Stored entries:
==============================

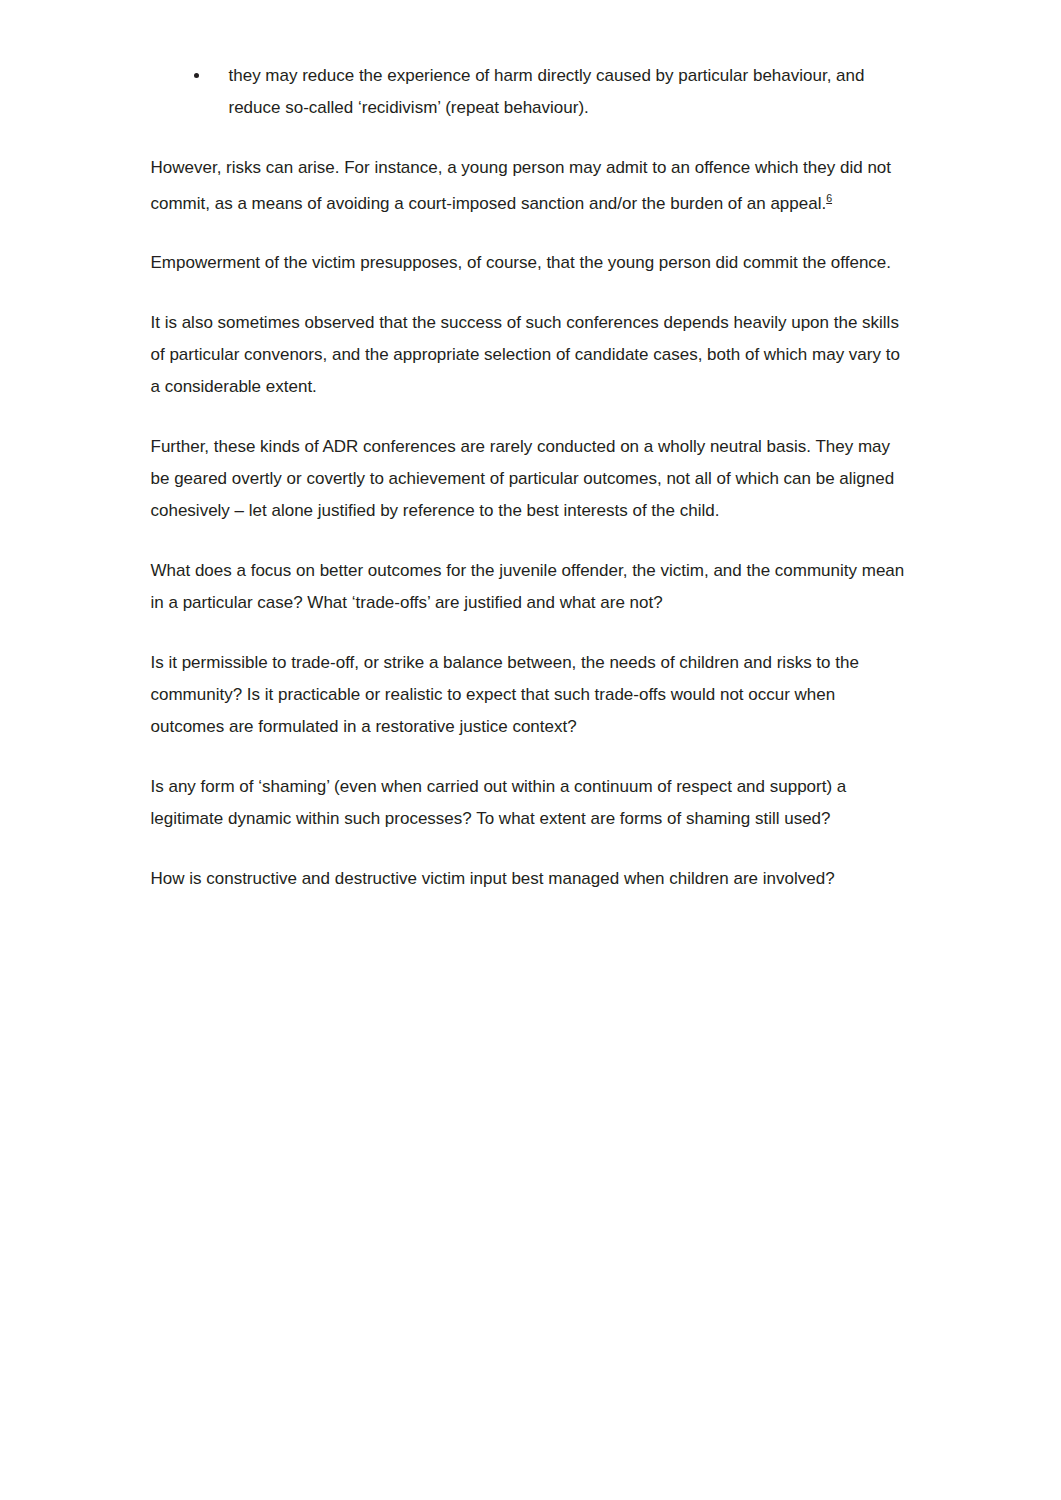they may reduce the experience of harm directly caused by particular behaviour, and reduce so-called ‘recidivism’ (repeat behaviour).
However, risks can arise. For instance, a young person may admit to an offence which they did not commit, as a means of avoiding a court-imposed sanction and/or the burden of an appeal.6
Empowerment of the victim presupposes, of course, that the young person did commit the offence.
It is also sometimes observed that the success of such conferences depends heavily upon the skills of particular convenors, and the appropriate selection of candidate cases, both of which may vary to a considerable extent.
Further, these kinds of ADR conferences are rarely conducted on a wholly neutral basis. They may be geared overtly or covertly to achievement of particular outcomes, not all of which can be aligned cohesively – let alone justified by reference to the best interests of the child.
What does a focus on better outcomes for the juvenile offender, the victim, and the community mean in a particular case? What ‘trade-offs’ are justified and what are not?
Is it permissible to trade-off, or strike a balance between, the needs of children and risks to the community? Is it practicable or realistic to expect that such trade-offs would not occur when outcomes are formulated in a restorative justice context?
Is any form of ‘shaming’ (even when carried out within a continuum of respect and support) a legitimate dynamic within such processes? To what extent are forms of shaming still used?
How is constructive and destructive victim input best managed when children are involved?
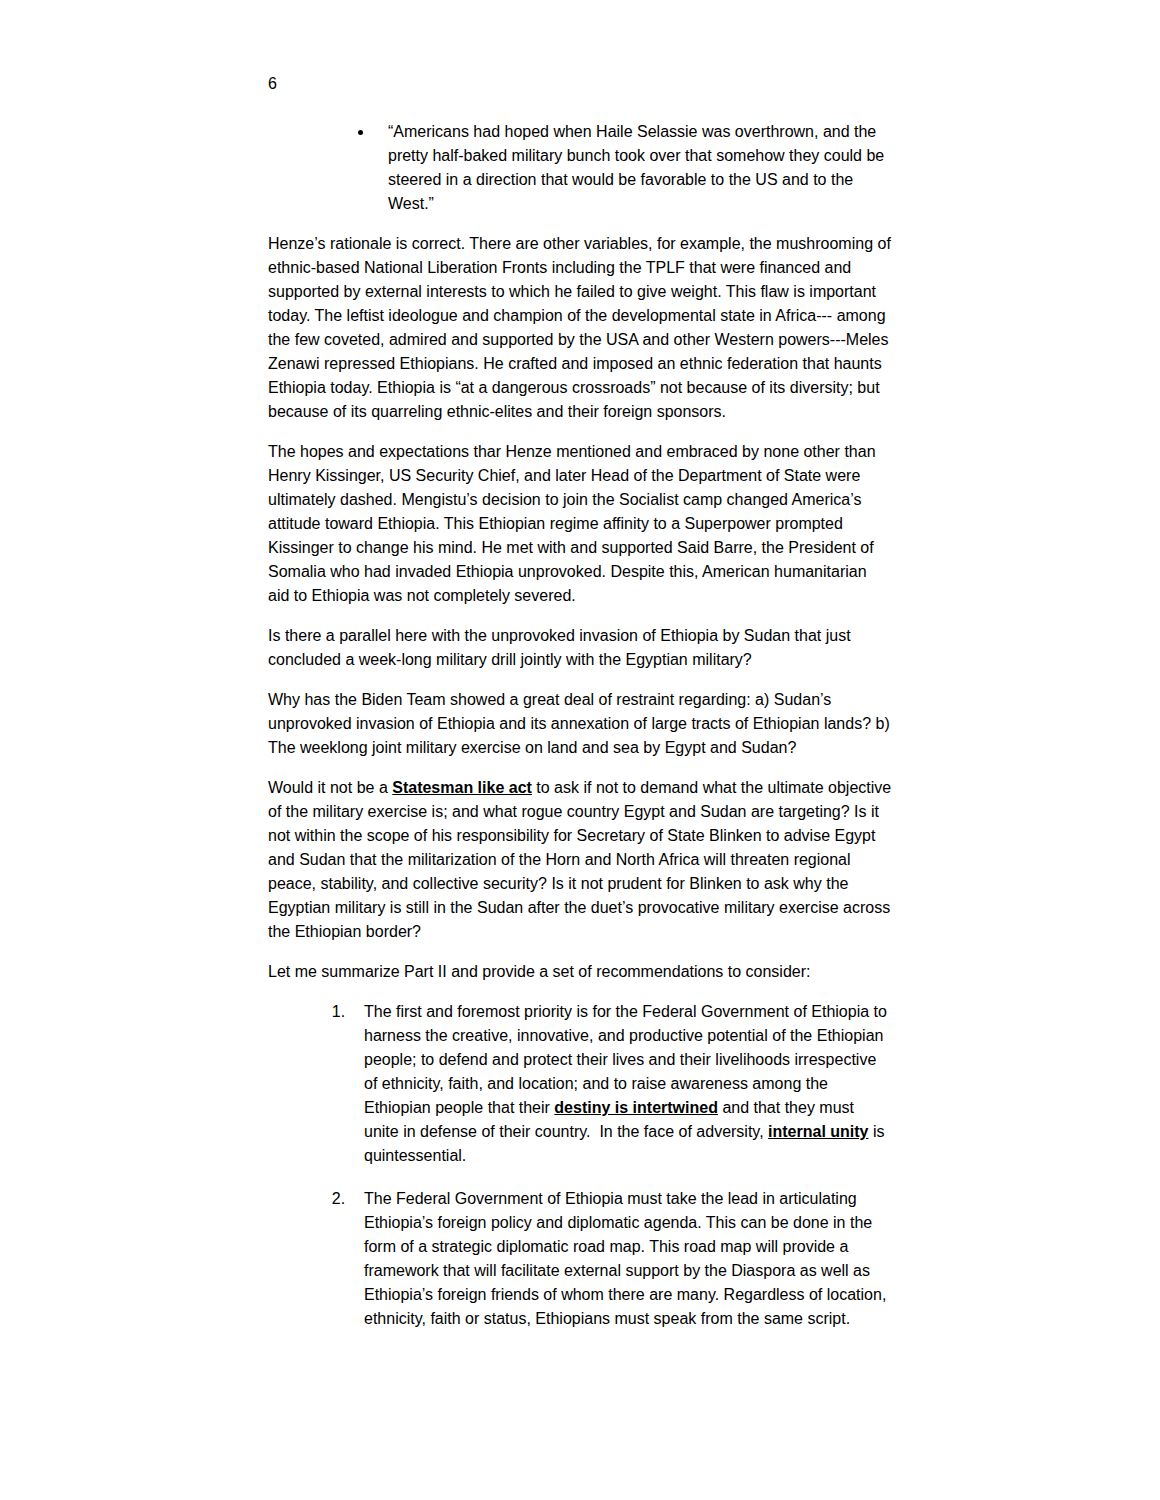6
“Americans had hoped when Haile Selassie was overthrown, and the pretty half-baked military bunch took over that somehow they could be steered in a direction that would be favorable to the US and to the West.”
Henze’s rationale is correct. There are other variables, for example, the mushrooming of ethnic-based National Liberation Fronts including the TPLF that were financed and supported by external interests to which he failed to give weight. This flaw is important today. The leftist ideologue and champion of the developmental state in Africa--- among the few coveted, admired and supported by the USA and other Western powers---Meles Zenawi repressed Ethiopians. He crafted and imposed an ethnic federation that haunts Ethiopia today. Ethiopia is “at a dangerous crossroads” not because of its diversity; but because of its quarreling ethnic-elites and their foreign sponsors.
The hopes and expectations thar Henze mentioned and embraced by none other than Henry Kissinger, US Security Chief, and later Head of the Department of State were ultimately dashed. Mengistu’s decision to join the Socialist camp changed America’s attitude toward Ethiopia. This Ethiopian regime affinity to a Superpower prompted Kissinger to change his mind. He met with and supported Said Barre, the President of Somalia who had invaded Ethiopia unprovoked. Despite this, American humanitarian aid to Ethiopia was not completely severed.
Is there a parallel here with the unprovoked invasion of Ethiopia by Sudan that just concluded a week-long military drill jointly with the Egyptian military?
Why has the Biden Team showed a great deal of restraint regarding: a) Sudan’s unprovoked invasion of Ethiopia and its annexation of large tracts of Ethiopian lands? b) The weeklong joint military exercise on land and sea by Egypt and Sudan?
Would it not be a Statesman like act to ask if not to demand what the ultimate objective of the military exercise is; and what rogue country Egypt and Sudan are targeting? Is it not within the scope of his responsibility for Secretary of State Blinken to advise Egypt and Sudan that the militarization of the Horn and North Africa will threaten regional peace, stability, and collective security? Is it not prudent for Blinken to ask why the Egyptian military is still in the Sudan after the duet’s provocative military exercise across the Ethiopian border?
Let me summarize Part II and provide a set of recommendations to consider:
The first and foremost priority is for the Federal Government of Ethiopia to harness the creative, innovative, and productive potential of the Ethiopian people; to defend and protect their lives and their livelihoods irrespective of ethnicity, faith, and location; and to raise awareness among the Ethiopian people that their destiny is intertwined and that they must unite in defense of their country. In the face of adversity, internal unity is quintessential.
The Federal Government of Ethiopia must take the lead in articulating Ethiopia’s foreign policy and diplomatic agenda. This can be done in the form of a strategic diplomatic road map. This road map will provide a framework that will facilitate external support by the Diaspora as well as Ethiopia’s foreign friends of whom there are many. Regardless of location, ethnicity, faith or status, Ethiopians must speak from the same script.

==============================

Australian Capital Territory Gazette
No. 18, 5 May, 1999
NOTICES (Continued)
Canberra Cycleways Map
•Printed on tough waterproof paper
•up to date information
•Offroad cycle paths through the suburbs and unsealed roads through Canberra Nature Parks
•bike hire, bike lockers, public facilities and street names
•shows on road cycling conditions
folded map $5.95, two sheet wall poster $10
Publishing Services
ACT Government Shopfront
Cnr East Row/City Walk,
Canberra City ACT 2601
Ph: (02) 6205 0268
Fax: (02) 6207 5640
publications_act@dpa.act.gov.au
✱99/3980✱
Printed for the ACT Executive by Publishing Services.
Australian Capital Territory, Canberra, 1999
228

==============================

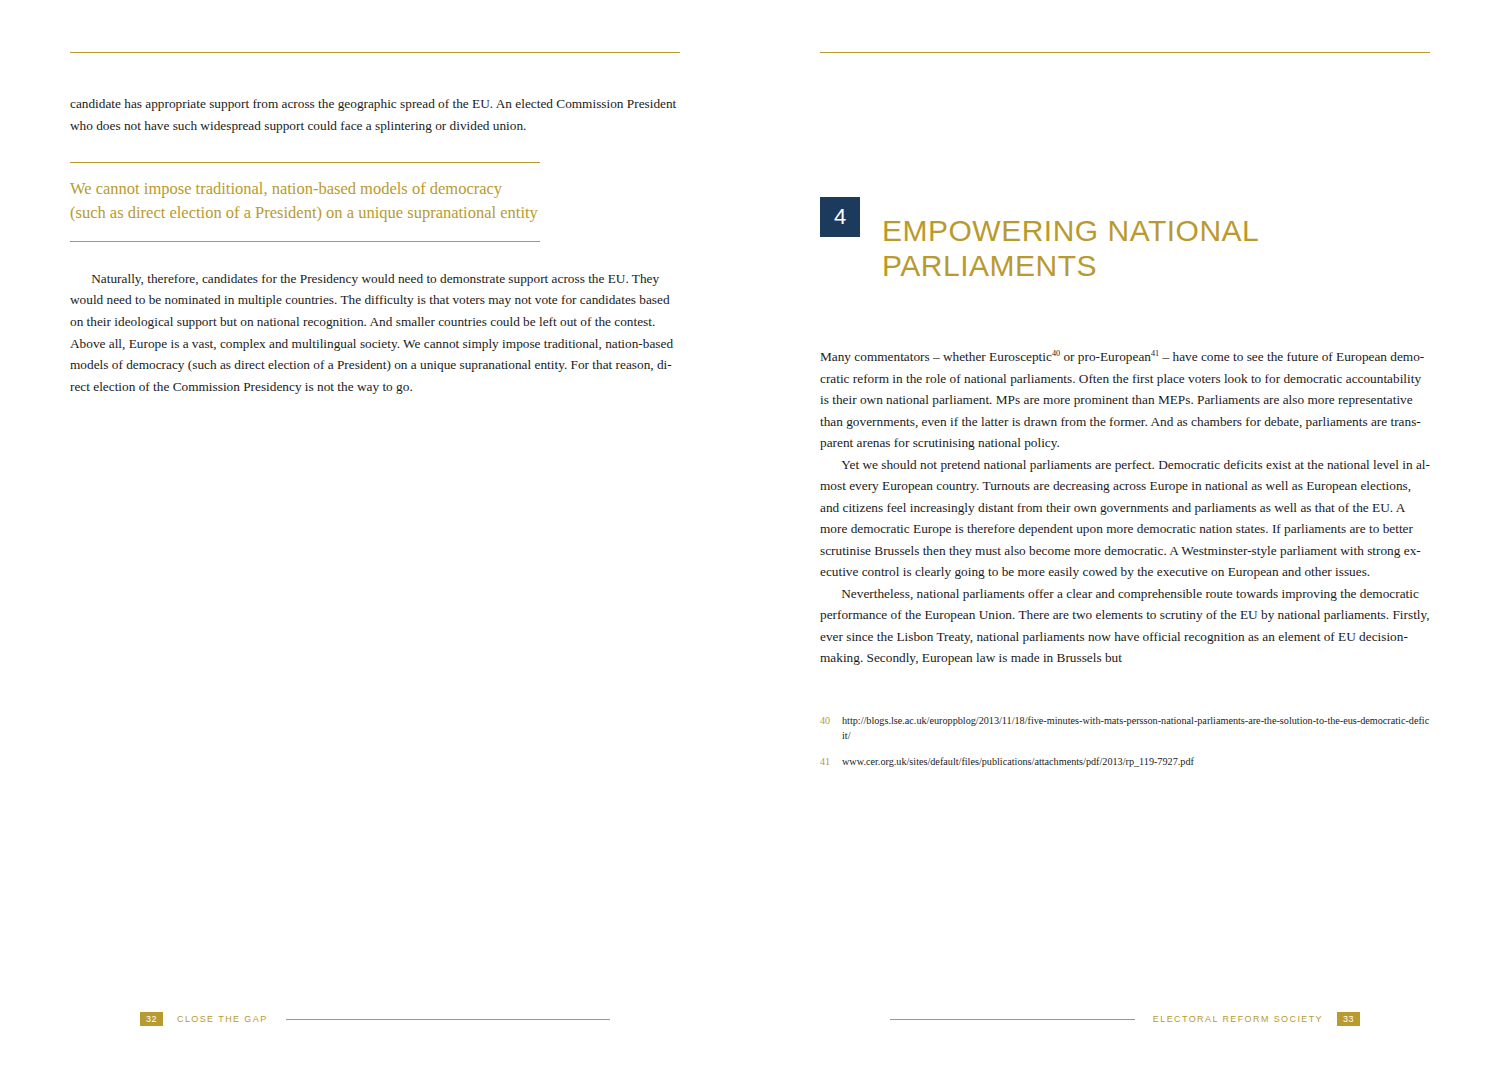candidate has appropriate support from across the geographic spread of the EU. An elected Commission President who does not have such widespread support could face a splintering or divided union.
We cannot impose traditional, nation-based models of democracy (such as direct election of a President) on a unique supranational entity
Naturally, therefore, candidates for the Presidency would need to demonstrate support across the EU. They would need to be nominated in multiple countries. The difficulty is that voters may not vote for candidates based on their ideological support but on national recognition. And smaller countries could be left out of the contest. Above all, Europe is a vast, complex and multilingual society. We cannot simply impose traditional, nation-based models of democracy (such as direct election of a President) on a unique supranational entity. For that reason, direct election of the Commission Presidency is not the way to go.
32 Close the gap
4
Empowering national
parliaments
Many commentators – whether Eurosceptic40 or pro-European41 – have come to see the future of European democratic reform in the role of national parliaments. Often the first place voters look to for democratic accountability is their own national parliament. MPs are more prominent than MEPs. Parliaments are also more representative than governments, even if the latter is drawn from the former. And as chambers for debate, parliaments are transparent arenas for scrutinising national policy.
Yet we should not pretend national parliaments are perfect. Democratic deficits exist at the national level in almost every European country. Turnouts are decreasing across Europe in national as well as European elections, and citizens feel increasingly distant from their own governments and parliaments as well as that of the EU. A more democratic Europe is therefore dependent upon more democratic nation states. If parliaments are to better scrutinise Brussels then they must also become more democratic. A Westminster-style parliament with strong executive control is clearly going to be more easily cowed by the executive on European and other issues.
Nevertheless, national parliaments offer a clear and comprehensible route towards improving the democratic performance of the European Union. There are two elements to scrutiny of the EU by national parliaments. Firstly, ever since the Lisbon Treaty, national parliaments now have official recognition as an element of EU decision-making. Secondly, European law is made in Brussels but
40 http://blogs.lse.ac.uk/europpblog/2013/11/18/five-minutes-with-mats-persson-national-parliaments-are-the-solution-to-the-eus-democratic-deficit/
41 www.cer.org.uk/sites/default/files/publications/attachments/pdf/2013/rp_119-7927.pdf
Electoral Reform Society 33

==============================

**THE PROBLEM**
Where the string "best" occurs in the data, return the whole line.

**RESPONSE TO THIS TASK**
Further, these kinds of ADR conferences are rarely conducted on a wholly neutral basis. They may be geared overtly or covertly to achievement of particular outcomes, not all of which can be aligned cohesively – let alone justified by reference to the best interests of the child.
How is constructive and destructive victim input best managed when children are involved?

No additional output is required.